- _Exercise directions_:
A full, exact copy of the listing is needed, with images omitted.

Given information START

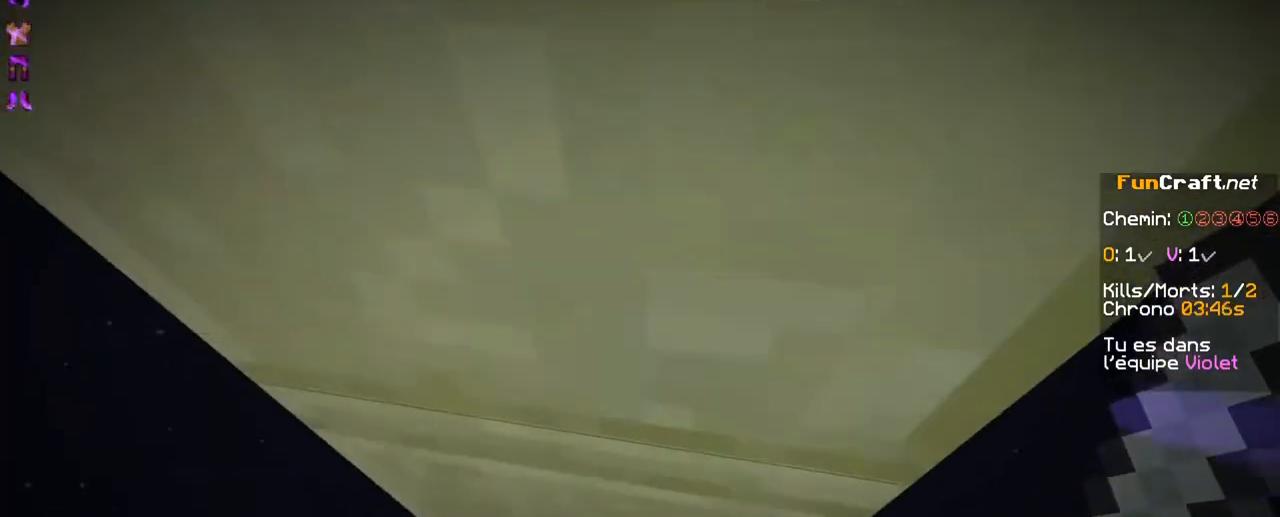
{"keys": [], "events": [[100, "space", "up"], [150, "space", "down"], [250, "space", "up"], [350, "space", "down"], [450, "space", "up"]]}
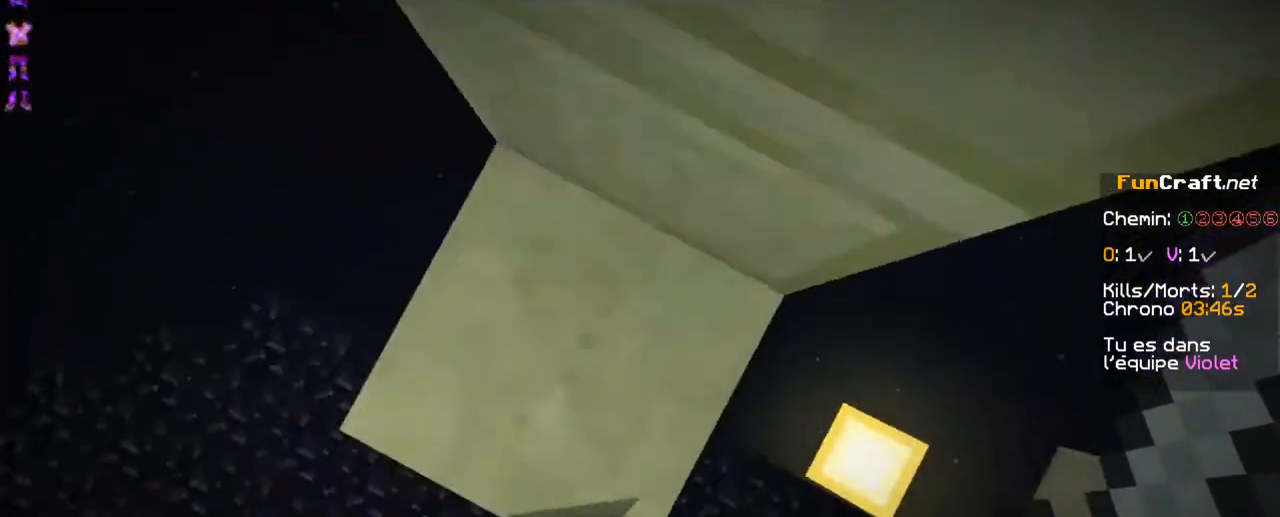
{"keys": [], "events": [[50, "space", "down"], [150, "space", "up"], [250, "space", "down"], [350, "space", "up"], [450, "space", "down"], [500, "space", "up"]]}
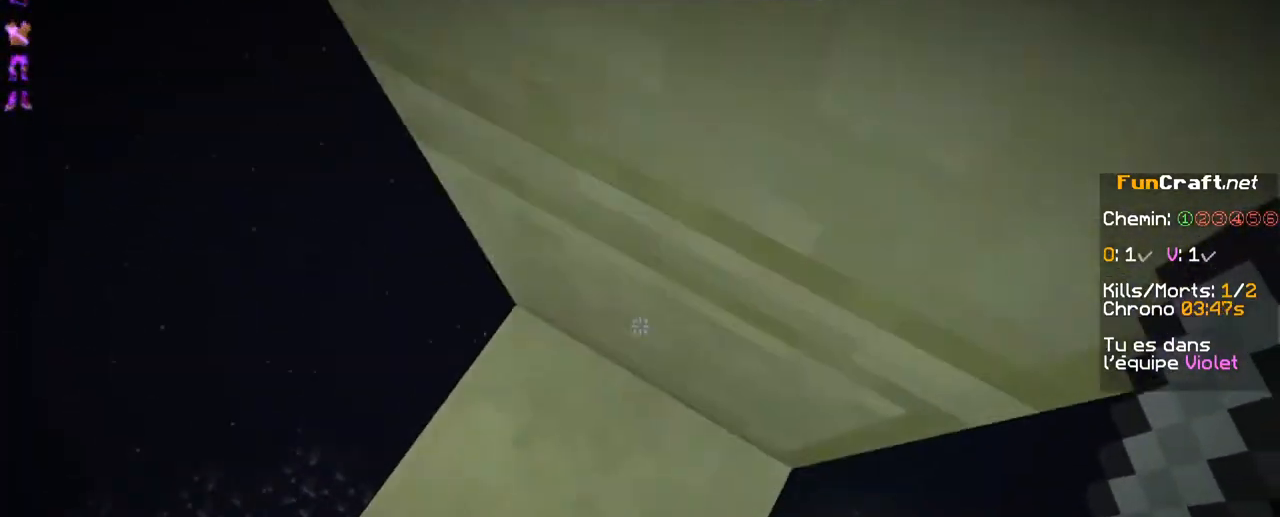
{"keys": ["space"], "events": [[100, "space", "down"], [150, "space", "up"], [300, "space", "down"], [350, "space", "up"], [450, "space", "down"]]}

Given information END

- _Output for this task_:
{"keys": [], "events": [[100, "space", "up"], [150, "space", "down"], [250, "space", "up"], [350, "space", "down"], [450, "space", "up"]]}
{"keys": [], "events": [[50, "space", "down"], [150, "space", "up"], [250, "space", "down"], [350, "space", "up"], [450, "space", "down"], [500, "space", "up"]]}
{"keys": ["space"], "events": [[100, "space", "down"], [150, "space", "up"], [300, "space", "down"], [350, "space", "up"], [450, "space", "down"]]}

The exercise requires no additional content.